==== Excerpted records
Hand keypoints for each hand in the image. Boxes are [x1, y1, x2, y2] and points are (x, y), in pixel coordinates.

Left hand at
========
==== Excerpted records
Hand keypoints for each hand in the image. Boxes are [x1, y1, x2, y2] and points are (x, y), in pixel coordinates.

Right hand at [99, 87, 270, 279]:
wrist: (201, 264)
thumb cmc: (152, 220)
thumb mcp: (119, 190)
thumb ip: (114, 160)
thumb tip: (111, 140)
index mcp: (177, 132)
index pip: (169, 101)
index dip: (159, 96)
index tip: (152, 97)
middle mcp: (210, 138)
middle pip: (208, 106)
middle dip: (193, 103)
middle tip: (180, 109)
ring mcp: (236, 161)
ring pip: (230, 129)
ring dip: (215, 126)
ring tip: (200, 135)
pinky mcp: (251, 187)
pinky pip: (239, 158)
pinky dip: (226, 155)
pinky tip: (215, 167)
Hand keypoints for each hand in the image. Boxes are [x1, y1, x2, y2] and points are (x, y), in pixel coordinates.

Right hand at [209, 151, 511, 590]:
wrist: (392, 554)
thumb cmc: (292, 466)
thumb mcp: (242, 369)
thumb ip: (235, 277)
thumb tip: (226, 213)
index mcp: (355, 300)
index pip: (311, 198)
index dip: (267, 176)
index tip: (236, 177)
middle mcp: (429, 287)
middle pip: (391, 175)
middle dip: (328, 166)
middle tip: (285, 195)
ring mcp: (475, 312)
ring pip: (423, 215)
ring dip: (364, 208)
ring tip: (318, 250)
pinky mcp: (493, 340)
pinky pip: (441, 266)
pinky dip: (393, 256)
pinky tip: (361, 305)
========
==== Excerpted records
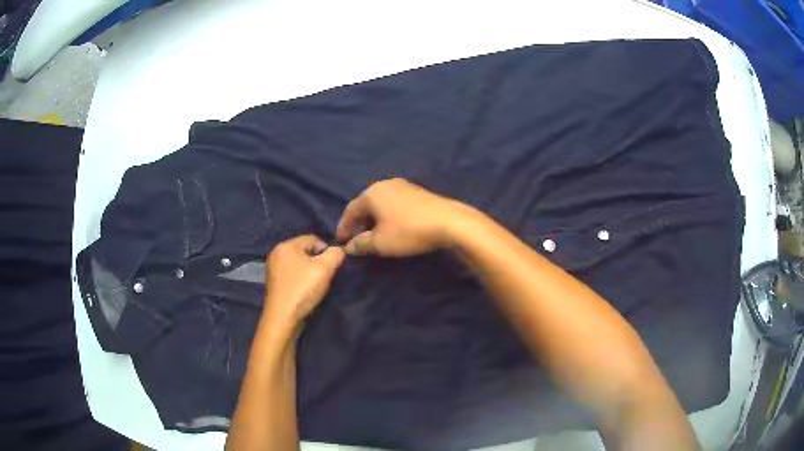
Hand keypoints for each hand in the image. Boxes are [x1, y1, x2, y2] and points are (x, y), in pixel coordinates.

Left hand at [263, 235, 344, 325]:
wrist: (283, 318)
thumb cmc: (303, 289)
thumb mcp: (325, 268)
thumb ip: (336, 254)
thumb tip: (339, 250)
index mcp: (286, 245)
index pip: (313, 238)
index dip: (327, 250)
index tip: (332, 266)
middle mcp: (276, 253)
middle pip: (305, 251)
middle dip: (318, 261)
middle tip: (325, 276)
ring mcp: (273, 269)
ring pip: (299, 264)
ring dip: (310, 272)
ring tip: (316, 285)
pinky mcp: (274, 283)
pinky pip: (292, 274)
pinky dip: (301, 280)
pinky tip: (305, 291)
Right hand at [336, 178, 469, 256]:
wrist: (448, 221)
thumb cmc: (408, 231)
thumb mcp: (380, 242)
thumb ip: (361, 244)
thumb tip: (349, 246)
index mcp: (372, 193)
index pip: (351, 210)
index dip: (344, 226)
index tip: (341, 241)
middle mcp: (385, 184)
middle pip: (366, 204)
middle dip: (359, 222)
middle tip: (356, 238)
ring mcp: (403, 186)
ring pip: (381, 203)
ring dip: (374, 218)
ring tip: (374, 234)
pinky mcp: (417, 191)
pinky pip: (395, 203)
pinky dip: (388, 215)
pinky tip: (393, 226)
========
Only lines holding the string "Right" are wanted; gather each one from the entries above.

■ Solved problem:
Right hand at [99, 87, 270, 279]:
Right hand at [209, 151, 511, 590]:
Right hand at [336, 178, 469, 256]:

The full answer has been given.